One important thing to note with this approach is that the end result of the simulations will end up approximating the inputs it is fed! For example, given that Mike Trout’s batting average this past season was .307, we would expect to see, over many seasons of simulations, his long-run simulated average to also be .307.

That’s all okay though - what we are really looking to see is how much more extreme the predictions of Mike Trout’s batting average are when computed over an 82 game window, versus a 162 game window.

## Results

## The Players

With the exciting news that it is indeed possible to hit .400, albeit not very likely, over the course of a half season, I wanted to check out the numbers and see who exactly is predicted to top that mark, and at what rate they might be expected to do it.

Surely enough, the rank-order of this list precisely matches our input data of batting averages, led by Tim Anderson, who hit .335 in the 2019 season.

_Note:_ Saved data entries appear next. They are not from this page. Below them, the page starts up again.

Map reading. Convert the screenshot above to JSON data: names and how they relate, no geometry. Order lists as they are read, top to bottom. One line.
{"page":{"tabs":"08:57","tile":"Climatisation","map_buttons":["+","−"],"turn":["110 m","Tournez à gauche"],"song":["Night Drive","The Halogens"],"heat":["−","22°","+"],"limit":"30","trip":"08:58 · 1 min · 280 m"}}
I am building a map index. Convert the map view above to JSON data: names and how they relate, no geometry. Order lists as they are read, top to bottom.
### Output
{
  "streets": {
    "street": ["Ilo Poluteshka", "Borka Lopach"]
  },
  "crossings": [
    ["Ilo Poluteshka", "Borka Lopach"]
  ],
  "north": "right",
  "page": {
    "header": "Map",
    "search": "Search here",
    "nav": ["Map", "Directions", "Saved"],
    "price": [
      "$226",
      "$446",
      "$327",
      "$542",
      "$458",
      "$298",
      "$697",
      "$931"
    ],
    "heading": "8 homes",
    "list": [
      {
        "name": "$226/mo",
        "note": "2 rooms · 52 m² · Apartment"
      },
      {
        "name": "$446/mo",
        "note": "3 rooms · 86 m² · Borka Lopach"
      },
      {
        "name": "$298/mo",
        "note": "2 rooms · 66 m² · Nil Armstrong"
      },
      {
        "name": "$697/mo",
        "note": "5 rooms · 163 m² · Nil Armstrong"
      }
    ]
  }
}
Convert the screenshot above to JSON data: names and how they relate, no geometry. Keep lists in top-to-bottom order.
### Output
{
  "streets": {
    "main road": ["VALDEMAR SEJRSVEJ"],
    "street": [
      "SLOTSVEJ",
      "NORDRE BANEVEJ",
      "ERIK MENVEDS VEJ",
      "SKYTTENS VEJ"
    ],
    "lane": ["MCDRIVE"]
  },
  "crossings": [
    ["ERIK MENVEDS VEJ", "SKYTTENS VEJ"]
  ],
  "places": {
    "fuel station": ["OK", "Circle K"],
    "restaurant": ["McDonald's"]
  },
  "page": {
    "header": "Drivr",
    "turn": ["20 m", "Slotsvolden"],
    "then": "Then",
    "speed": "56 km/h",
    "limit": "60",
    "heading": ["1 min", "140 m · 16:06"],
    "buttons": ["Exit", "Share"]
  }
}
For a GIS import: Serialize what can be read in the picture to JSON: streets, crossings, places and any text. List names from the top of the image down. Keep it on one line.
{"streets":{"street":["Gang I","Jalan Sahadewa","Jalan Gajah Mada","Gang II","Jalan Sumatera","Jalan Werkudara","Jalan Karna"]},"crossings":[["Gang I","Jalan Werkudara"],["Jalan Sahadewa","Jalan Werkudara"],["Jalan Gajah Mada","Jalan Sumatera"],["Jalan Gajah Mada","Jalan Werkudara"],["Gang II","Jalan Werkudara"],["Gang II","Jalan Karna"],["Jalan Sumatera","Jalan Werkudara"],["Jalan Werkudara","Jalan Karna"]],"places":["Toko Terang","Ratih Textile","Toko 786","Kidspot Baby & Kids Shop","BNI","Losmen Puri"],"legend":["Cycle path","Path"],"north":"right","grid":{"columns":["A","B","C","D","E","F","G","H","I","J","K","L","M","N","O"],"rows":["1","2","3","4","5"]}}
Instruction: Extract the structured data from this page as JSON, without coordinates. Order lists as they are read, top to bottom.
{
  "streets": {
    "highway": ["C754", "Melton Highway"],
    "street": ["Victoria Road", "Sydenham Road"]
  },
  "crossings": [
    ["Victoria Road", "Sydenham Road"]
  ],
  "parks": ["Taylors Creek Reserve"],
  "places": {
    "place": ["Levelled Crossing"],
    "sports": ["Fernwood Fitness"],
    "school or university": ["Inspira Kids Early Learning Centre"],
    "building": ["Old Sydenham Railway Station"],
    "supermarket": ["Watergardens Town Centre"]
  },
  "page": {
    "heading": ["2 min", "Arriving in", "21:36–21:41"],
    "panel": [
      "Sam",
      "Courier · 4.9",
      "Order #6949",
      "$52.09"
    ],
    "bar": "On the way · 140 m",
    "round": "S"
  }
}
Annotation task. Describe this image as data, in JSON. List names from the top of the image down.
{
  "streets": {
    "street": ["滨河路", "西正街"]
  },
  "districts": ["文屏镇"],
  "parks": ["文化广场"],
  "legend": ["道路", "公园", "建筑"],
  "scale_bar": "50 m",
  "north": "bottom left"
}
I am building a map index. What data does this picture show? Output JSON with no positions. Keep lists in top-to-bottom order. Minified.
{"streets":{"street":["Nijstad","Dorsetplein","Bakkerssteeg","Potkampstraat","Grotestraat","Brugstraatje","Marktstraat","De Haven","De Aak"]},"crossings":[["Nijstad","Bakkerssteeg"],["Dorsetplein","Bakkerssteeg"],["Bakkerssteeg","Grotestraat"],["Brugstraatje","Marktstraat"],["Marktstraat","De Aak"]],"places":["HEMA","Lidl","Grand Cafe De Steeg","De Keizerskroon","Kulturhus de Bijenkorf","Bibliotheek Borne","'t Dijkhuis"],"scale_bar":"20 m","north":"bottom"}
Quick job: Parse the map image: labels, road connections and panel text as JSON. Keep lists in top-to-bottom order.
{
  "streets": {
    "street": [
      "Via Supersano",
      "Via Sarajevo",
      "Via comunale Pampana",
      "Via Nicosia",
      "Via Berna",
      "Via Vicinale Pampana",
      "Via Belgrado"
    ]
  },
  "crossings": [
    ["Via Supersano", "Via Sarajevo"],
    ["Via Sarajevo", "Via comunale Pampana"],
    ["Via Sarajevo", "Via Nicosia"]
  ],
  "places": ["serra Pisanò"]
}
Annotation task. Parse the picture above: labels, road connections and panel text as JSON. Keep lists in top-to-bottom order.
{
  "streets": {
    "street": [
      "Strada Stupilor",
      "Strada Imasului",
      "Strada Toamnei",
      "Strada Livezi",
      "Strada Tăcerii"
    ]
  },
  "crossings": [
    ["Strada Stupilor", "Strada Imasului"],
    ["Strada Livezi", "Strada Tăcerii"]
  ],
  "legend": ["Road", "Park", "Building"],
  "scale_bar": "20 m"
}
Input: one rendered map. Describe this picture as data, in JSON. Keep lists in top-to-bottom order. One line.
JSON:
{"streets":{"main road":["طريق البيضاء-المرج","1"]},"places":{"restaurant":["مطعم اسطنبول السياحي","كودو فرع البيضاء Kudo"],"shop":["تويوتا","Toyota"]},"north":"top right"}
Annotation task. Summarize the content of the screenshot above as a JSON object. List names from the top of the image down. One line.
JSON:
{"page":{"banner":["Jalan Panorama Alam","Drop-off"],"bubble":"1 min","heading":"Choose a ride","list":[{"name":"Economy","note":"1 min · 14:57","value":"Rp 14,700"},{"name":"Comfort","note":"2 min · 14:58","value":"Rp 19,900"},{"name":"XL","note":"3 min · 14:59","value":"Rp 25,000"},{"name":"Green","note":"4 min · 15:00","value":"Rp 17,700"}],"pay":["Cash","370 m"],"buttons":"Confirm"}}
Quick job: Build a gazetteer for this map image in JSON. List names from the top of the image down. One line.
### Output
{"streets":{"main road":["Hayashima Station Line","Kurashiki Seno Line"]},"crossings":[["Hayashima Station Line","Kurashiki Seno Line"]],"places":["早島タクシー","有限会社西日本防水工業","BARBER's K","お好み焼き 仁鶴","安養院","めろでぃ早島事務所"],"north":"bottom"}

It is heavily driven by the top six batters, who have somewhere between a 0.32% and 1.43% chance of hitting .400 in a given shortened season, according to our simulations.

Given that the performance of each player is more or less independent, we are free to combine the likelihoods of individual players reaching .400 to get the likelihood that any single player across baseball might reach .400. After doing so, we end up with a **6.02% chance** that *a* batter will hit .400 in a shortened season!

It wouldn’t be quite the same as Ted William’s 1941 season, the last to reach .400 and where he hit .406, but it would be unbelievably fun to watch. Let’s hope we get baseball back soon to see if it happens!